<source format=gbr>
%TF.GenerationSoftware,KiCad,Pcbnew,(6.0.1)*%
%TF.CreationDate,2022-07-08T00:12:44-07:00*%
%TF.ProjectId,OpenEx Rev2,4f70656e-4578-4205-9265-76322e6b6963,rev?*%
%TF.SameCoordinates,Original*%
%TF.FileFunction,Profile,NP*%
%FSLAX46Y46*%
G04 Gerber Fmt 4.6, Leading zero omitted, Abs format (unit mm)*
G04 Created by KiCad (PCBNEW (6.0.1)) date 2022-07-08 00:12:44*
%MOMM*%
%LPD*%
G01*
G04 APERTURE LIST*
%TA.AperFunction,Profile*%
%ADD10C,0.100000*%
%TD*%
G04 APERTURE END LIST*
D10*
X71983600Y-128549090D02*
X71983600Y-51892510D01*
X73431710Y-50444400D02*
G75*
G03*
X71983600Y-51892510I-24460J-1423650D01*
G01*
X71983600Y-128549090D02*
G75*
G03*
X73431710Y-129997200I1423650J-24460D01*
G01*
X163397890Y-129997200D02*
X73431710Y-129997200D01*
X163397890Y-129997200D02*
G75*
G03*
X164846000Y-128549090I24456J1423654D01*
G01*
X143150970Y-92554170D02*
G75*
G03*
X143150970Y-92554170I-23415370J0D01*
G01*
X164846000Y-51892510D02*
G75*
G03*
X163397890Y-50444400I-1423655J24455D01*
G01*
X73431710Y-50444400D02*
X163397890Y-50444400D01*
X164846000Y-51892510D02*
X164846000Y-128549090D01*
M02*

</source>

__________

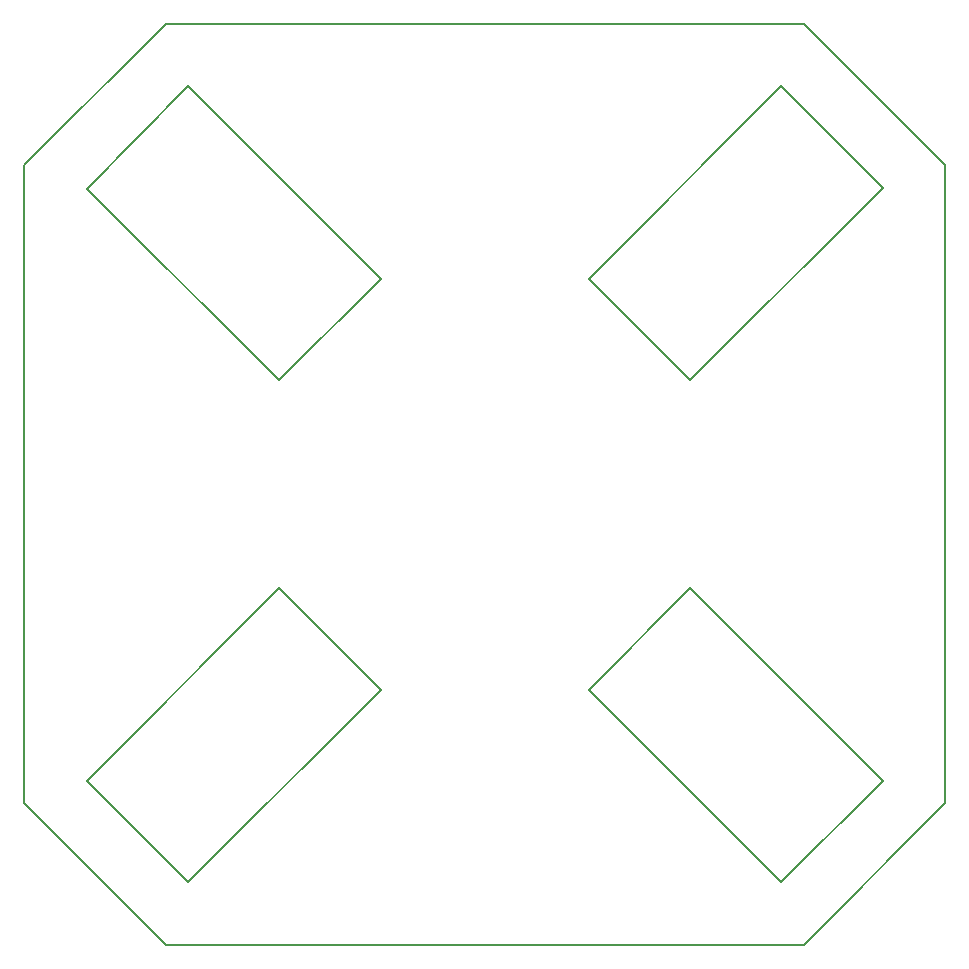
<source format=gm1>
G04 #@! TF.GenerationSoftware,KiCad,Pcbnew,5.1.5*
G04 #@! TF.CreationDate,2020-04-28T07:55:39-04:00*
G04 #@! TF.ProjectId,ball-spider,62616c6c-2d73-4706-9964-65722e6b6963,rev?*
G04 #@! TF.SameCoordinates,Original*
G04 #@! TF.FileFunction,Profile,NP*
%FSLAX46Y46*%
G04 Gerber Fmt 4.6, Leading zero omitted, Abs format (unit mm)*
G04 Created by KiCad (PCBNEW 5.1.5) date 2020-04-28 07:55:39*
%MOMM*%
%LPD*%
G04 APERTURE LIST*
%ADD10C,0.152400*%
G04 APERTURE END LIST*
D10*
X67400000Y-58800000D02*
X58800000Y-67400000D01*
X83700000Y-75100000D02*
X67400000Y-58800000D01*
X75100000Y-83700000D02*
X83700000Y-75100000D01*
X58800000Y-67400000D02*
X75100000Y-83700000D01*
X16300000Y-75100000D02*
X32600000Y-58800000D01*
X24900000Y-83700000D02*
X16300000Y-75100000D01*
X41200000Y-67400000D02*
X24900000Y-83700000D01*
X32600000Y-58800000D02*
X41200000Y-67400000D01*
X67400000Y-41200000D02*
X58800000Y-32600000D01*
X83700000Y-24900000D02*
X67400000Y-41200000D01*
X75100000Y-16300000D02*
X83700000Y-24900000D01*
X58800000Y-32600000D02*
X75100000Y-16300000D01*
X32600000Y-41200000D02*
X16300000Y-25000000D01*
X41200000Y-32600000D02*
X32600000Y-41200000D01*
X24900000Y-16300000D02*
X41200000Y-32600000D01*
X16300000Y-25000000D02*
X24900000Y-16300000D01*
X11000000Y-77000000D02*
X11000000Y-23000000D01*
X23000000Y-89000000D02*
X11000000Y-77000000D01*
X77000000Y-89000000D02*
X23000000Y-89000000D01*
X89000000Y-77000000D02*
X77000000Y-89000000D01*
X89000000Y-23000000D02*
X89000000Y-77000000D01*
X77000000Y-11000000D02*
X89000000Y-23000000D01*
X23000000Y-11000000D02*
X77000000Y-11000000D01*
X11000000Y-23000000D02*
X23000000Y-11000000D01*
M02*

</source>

__________

- **WORK INSTRUCTIONS**
A single figure is the whole answer: the number of lines in the material above where the string "format" occurs.

- **SOLUTION FOR THIS PROBLEM**
4